Assignment.
Write out the lines of the records from the one containing "4. That would pollute our main method." through the end of the records, inclusive, as a Markdown table with two columns: Row for the row number and Text for the line. Omit blank lines.

[Entries drawn from a collection]

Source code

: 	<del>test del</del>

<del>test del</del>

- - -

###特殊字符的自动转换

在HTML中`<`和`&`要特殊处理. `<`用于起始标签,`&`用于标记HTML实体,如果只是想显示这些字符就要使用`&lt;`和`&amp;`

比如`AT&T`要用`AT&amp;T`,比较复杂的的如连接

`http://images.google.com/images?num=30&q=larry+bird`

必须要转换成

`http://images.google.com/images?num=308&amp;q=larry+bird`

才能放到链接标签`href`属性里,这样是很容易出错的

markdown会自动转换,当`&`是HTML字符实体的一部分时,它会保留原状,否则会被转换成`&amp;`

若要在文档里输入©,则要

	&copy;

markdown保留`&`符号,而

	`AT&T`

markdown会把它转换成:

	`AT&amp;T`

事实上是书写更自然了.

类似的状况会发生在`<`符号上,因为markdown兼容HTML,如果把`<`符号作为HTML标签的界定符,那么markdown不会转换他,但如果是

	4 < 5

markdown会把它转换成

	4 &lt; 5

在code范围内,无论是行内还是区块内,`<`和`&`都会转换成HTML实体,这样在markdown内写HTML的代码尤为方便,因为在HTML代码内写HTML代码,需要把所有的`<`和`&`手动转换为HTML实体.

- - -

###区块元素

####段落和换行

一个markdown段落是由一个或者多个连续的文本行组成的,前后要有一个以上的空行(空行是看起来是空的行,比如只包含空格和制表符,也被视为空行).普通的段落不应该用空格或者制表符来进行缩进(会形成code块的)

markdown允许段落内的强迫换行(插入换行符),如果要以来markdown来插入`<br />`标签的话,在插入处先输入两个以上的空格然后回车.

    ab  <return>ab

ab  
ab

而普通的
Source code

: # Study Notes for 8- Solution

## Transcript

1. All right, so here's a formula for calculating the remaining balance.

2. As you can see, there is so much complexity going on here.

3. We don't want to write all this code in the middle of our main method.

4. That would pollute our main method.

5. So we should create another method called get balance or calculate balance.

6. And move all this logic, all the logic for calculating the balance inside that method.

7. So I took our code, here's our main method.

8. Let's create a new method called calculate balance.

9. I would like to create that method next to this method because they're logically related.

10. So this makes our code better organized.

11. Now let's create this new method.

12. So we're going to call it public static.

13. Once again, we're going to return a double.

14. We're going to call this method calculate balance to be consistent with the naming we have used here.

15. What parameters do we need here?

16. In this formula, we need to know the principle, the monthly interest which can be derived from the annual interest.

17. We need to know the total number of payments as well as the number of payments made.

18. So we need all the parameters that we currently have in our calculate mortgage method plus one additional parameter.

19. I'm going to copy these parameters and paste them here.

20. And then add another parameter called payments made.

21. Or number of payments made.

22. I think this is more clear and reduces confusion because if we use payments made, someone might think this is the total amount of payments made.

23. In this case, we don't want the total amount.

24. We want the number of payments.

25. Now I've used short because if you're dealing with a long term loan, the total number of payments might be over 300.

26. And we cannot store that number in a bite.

Your response.
| Row | Text |
|---|---|
| 1 | 4. That would pollute our main method. |
| 2 | 5. So we should create another method called get balance or calculate balance. |
| 3 | 6. And move all this logic, all the logic for calculating the balance inside that method. |
| 4 | 7. So I took our code, here's our main method. |
| 5 | 8. Let's create a new method called calculate balance. |
| 6 | 9. I would like to create that method next to this method because they're logically related. |
| 7 | 10. So this makes our code better organized. |
| 8 | 11. Now let's create this new method. |
| 9 | 12. So we're going to call it public static. |
| 10 | 13. Once again, we're going to return a double. |
| 11 | 14. We're going to call this method calculate balance to be consistent with the naming we have used here. |
| 12 | 15. What parameters do we need here? |
| 13 | 16. In this formula, we need to know the principle, the monthly interest which can be derived from the annual interest. |
| 14 | 17. We need to know the total number of payments as well as the number of payments made. |
| 15 | 18. So we need all the parameters that we currently have in our calculate mortgage method plus one additional parameter. |
| 16 | 19. I'm going to copy these parameters and paste them here. |
| 17 | 20. And then add another parameter called payments made. |
| 18 | 21. Or number of payments made. |
| 19 | 22. I think this is more clear and reduces confusion because if we use payments made, someone might think this is the total amount of payments made. |
| 20 | 23. In this case, we don't want the total amount. |
| 21 | 24. We want the number of payments. |
| 22 | 25. Now I've used short because if you're dealing with a long term loan, the total number of payments might be over 300. |
| 23 | 26. And we cannot store that number in a bite. |